Helsinki (06.03.2018 - Heikki Jokinen) Most unemployment funds have traditionally been an integral part of trade unions in Finland. The first union to start an unemployment fund was the Book Printers' Union in 1895. Since the decree of 1917 the Union unemployment funds have been receiving financial support from the state.

Those who are members of the unemployment funds are paying a moderate annual fee to their fund. In turn they get a higher earnings-related benefit than those who are not members of the unemployment funds.

Now Pirkko Mattila, Minister of Social Affairs and Health says it is not right that only those who are members of unemployment funds should be entitled to earnings-related benefit. Those who do not belong to the unemployment funds only receive the lower basic unemployment allowance.

Minister Mattila has now appointed a rapporteur to draft a report on how to create a system of general unemployment security with earnings-related benefits for everyone.

Some 85 per cent of wage and salary earners are members of unemployment funds. Not all of them are members of trade unions, but the trade union density in Finland is still amongst the highest in the world.

The unions are offering a broad package of services for their members and unemployment security is one part of this.

Why to focus on a detail?

Judging from comments that have appeared in the Finnish media the reaction to such moves has been clear enough: Minister Mattila and her party, the nationalist-conservative Blue Reform are keen to find ways to make the trade unions seem less attractive and thus suffer a loss in membership.

Antti Palola, President of the Finnish Confederation of Professionals STTK says that it is important to update information on Finnish social security and initiate reforms, if needed.

However, Palola is astonished as to why one element of the whole issue of earnings-related social security is right now coming under the spotlight. The Government has already a comprehensive project to study reforms needed in basic social security.

He recommends that when reforming social security it should be seen as a whole, and not just focus on single elements.

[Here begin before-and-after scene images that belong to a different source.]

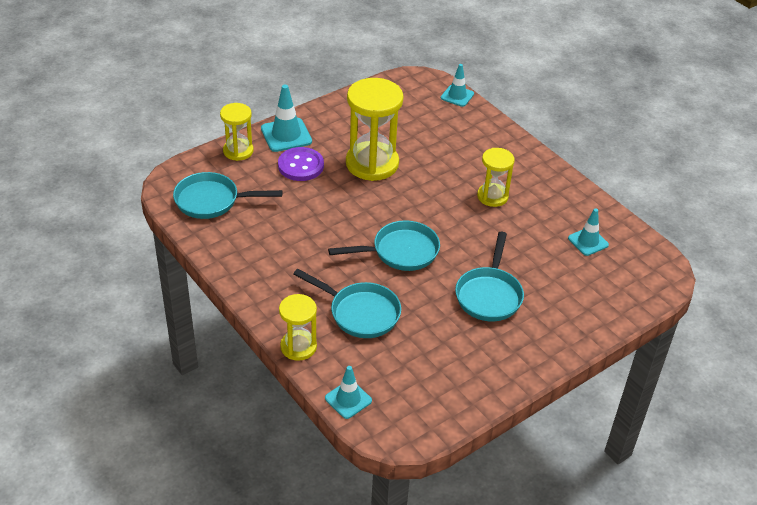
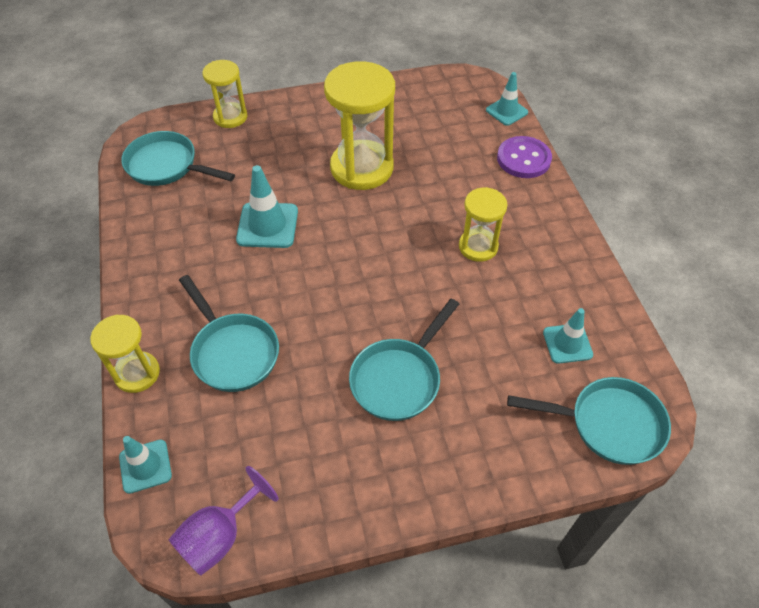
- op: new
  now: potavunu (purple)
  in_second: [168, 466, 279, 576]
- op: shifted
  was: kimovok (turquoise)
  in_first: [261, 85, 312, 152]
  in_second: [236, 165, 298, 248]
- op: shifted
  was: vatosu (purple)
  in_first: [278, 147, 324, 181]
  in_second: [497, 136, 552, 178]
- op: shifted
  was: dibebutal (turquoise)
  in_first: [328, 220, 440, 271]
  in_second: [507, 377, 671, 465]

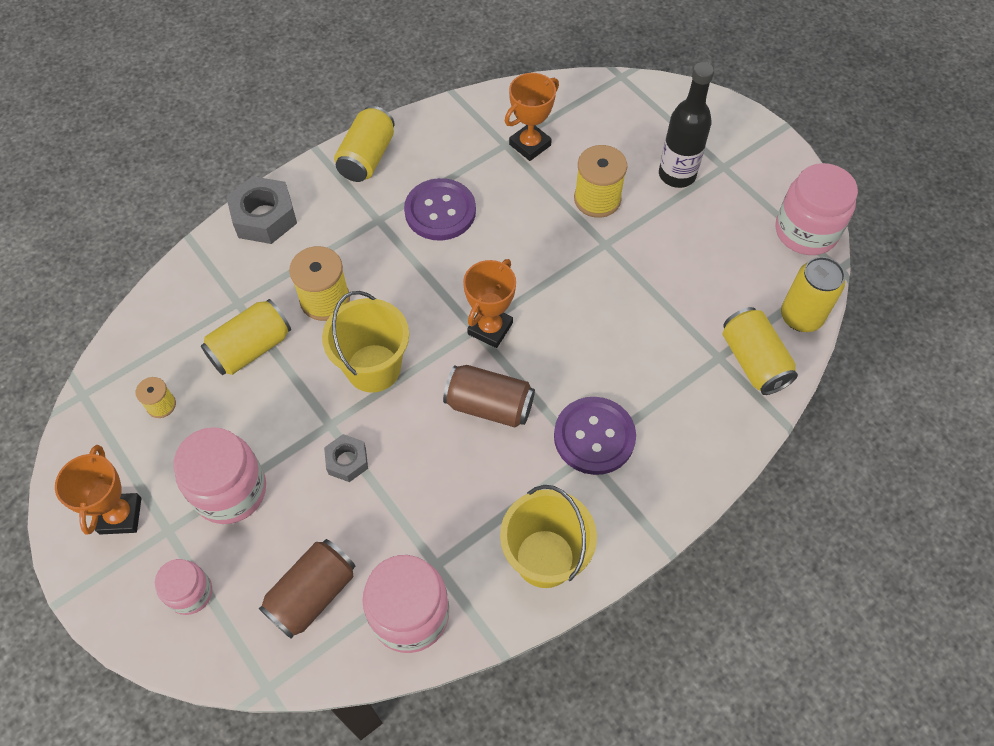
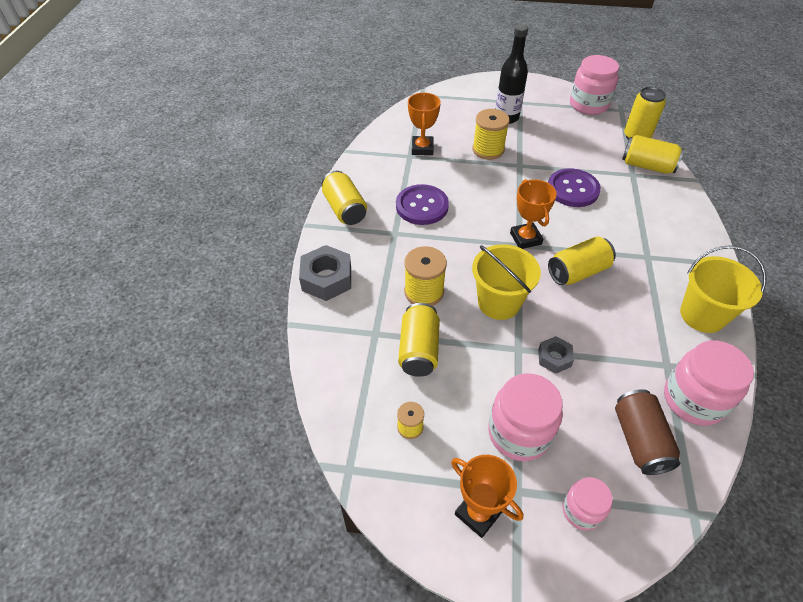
- op: shifted
  was: vatosu (purple)
  in_first: [554, 397, 636, 475]
  in_second: [548, 168, 601, 207]
- op: repainted
  was: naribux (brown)
  now: naribux (yellow)
  in_first: [443, 365, 535, 428]
  in_second: [548, 237, 616, 285]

Jarkko Eloranta, President of the Central Organisation of Finnish Trade Unions SAK told the newspaper Demokraatti that the Minister's proposal is nothing new. Invariably, the idea behind this has been to seek ways to cut unemployment security.

The Finnish Innovation Fund Sitra report made a similar proposition in 2015. According to the report the new system would be financed by dramatically cutting the length of time that unemployment benefits could be claimed.

Drafting the new report is just a ploy for the next elections, Eloranta says. In the latest Yle poll in February Blue Reform had a mere 1.6 percent support among voters.